Moore (correctly, in my opinion) argues that there are varying levels of innovation, many of which are not disruptive. Moore’s arguement is made clear by the very fact that the term "disruptive innovation" was the focus of Clayton Christensens book The Innovator’s Dilemma: if all innovation were disruptive, then disruptive innovation would be redundant. I doubt that Christensen would have wasted his time detailing and defining a redundant concept, anymore than I expect to see a leading chef publish a book detailing how we should focus our culinary resources towards “edible food.”

Still, where do you draw the line on what is and isn’t innovative? I believe we can draw some guidance from the decades of thought that has gone into determining what is patentable. One of the criteria for whether an invention is patentable is whether it is novel or nonobvious. By this is meant whether someone knowledgeable in the field of the invention would consider this to be an obvious creation or not. A patent attorney at one of my previous companies liked to demonstrat this concept by pulling a pen out of his pocket and saying, “This type of pen may have never been produced in the color red, but that does not mean that a red version of this pen is novel or nonobvious and can therefore be patented. To anyone who knows the field of pens, the creation of a red version of what I am holding is an obvious creation.”

This criterion, perhaps, could be part of the definition of innovation. To use the example above, a red pen might be a new product, but it would not be innovative, unless there was something unique about that color which causes it to succeed in the marketplace far beyond the expectations of one who knows pens.
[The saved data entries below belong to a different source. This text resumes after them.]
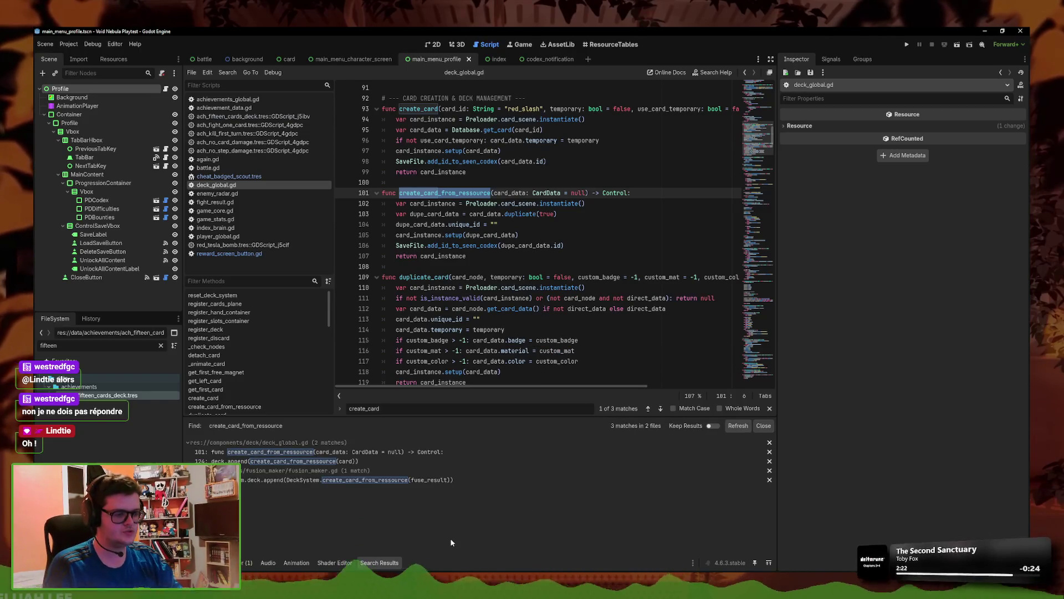
click(301, 461)
click(302, 460)
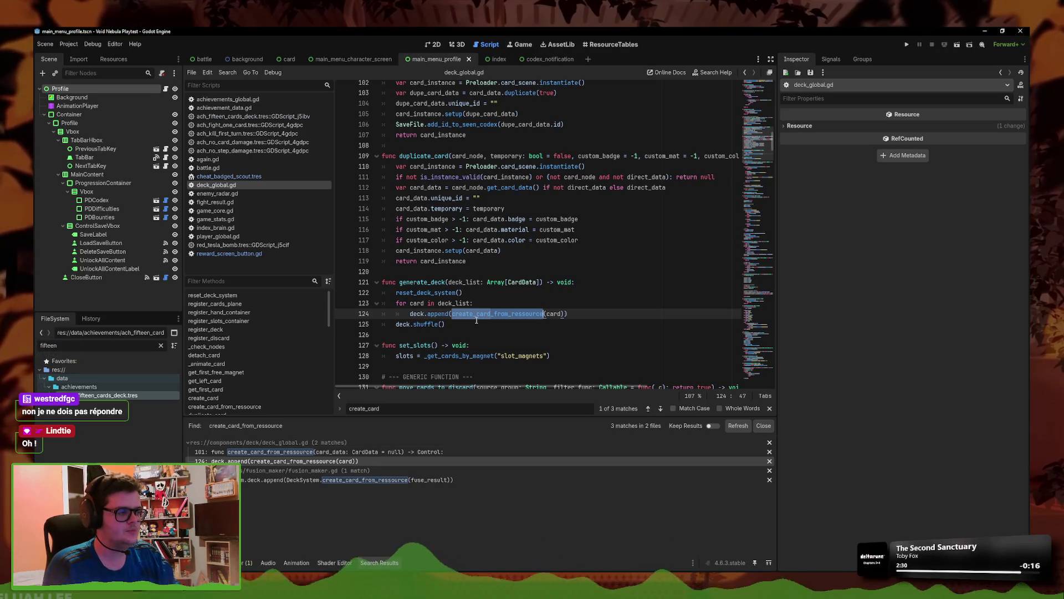
- Return to the create_card functions and place the caret at the end of line 98
scroll(539, 229, up, 20)
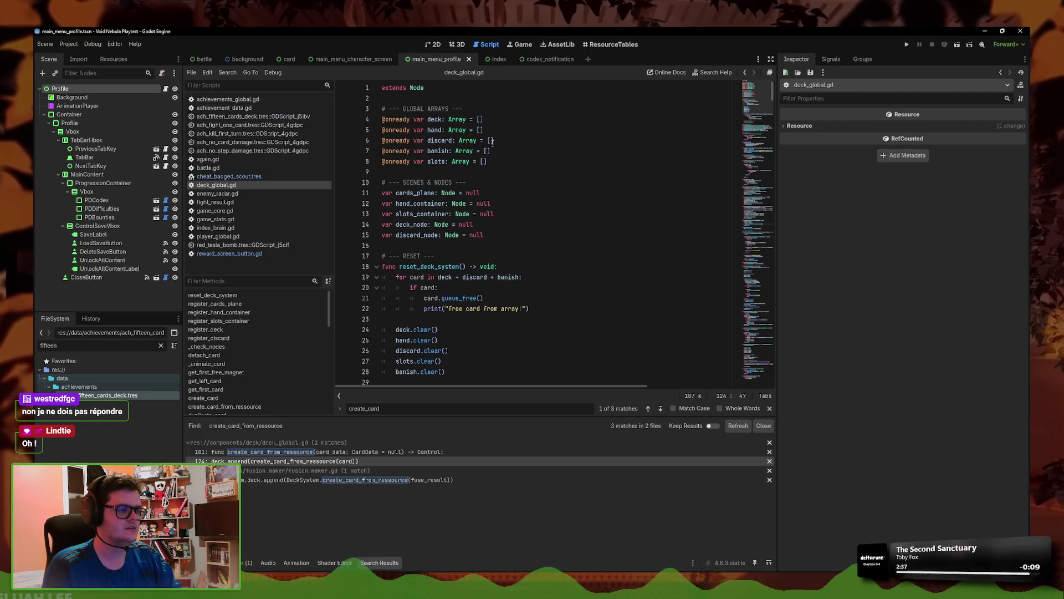
scroll(492, 141, down, 12)
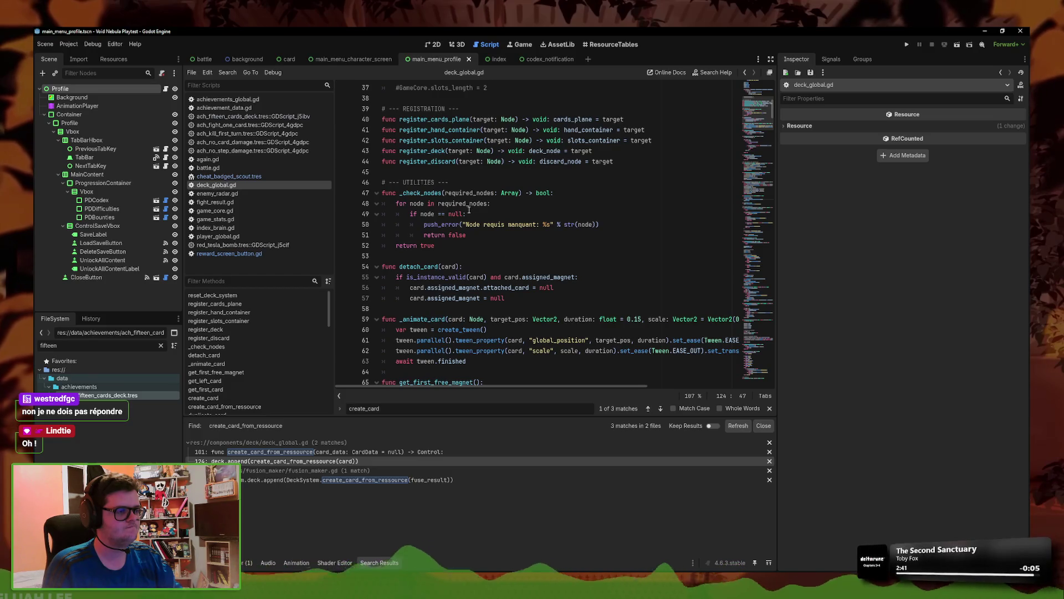
scroll(463, 212, down, 17)
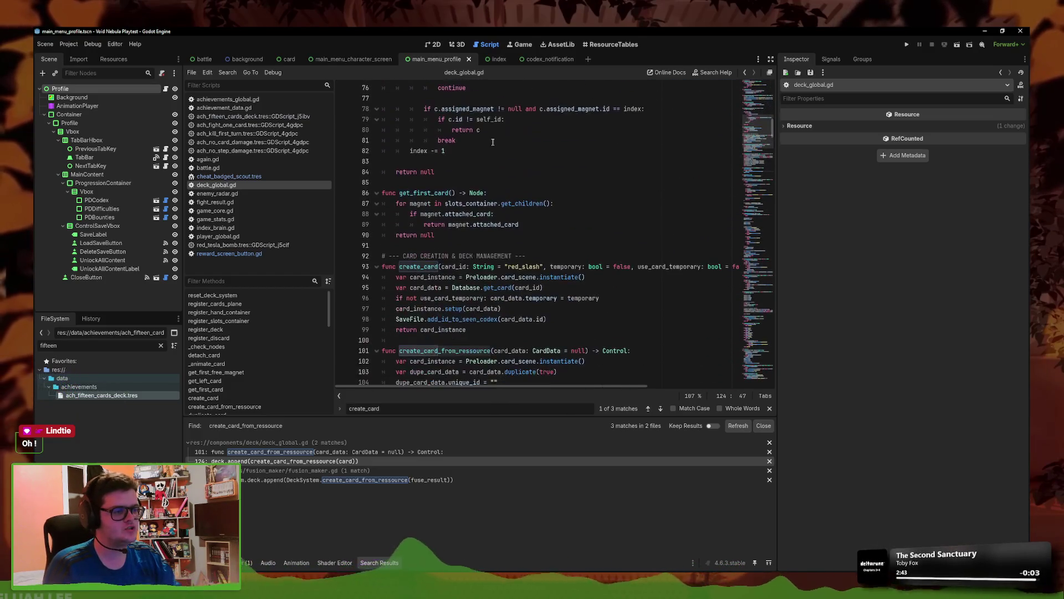
scroll(487, 222, down, 1)
scroll(490, 212, up, 2)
Then, the development of a red pen is only innovative in the selling and marketing of it.

As detailed by Moore, innovation can take many forms, and can include incremental improvements that cause no disruption whatsoever. But, the development of a new product, or the sales of a new product, should not be described as innovative unless there is something special about the product or the result in the marketplace that is not obvious to someone expert in the field of that product.

The February issue of the Harvard Business Review has an article on Management Innovation, and in that article the author unintentionally provides his own description of what makes something innovative. I have slightly modified one of his statements on management innovation to speak to innovation in general:

innovation can be defined as a marked departure from traditional principles, processes, and practices or a departure from customary forms that that significantly alters functionality.

The author later states that (management) innovation stems from “unorthodox thinking” and “wisdom from the fringe”. This surely separates innovations from simply good ideas. Introducing a de-featured, lower cost version of a product may be a very good idea, but I would not classify this as an innovation.

Gordom Graham makes valid points on distinctions between different types of innovation over at Broken Bulbs. I invite readers to comment on, and bloggers to post and trackback their own thoughts on, what is meant by innovative and innovation.